> **EXERCISE BRIEF**
Please filter the data down to the lines that include the word "title" and copy them.

━━ RECORDS TO PROCESS ━━

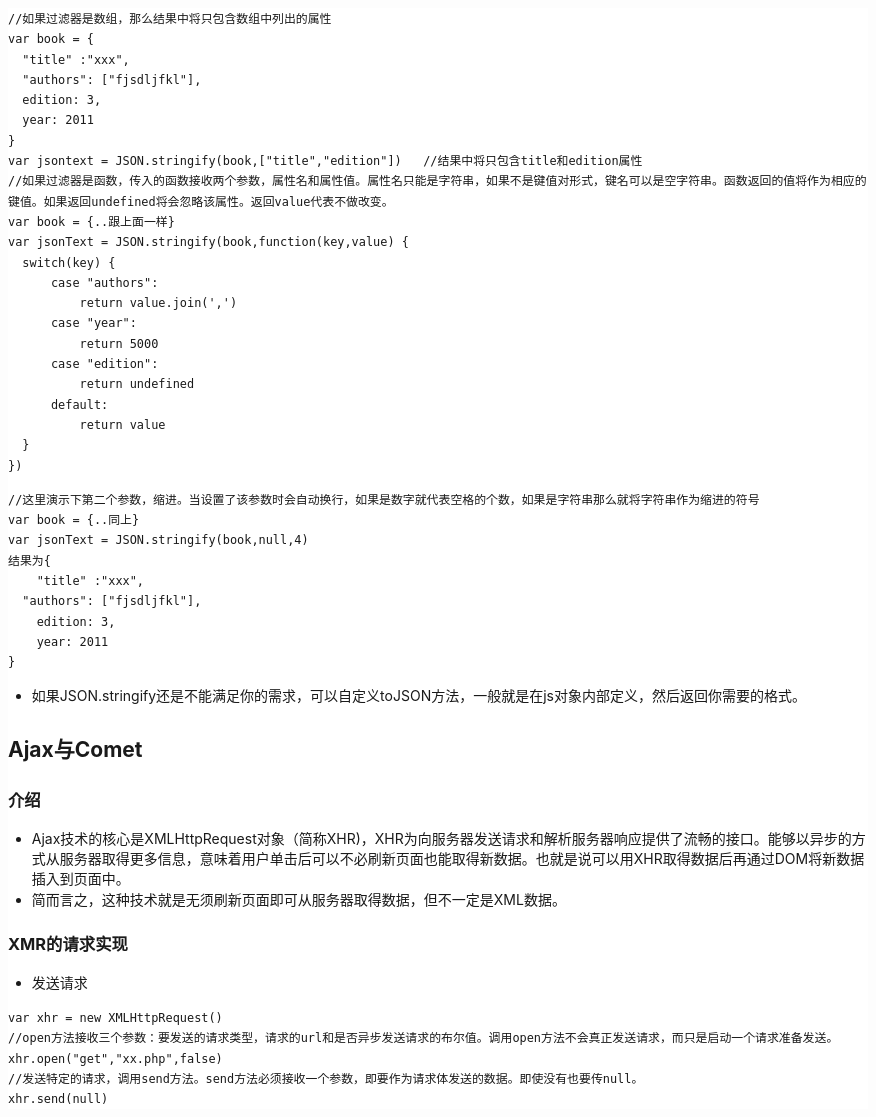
   ```
  //如果过滤器是数组，那么结果中将只包含数组中列出的属性
  var book = {
  	"title" :"xxx",
  	"authors": ["fjsdljfkl"],
  	edition: 3,
  	year: 2011
  }
  var jsontext = JSON.stringify(book,["title","edition"])	//结果中将只包含title和edition属性
  //如果过滤器是函数，传入的函数接收两个参数，属性名和属性值。属性名只能是字符串，如果不是键值对形式，键名可以是空字符串。函数返回的值将作为相应的键值。如果返回undefined将会忽略该属性。返回value代表不做改变。
  var book = {..跟上面一样}
  var jsonText = JSON.stringify(book,function(key,value) {
  	switch(key) {
  		case "authors":
  			return value.join(',')
  		case "year":
  			return 5000
  		case "edition":
  			return undefined
  		default:
  			return value
  	}
  })
  ```

  ```
  //这里演示下第二个参数，缩进。当设置了该参数时会自动换行，如果是数字就代表空格的个数，如果是字符串那么就将字符串作为缩进的符号
  var book = {..同上}
  var jsonText = JSON.stringify(book,null,4)
  结果为{
      "title" :"xxx",
  	"authors": ["fjsdljfkl"],
      edition: 3,
      year: 2011
  }
  ```

- 如果JSON.stringify还是不能满足你的需求，可以自定义toJSON方法，一般就是在js对象内部定义，然后返回你需要的格式。

## Ajax与Comet

### 介绍

- Ajax技术的核心是XMLHttpRequest对象（简称XHR)，XHR为向服务器发送请求和解析服务器响应提供了流畅的接口。能够以异步的方式从服务器取得更多信息，意味着用户单击后可以不必刷新页面也能取得新数据。也就是说可以用XHR取得数据后再通过DOM将新数据插入到页面中。
- 简而言之，这种技术就是无须刷新页面即可从服务器取得数据，但不一定是XML数据。

### XMR的请求实现

- 发送请求

```
var xhr = new XMLHttpRequest()
//open方法接收三个参数：要发送的请求类型，请求的url和是否异步发送请求的布尔值。调用open方法不会真正发送请求，而只是启动一个请求准备发送。
xhr.open("get","xx.php",false)
//发送特定的请求，调用send方法。send方法必须接收一个参数，即要作为请求体发送的数据。即使没有也要传null。
xhr.send(null)
```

━━━

> **RESPONSE FOR THIS EXERCISE**
  	"title" :"xxx",
  var jsontext = JSON.stringify(book,["title","edition"])	//结果中将只包含title和edition属性
      "title" :"xxx",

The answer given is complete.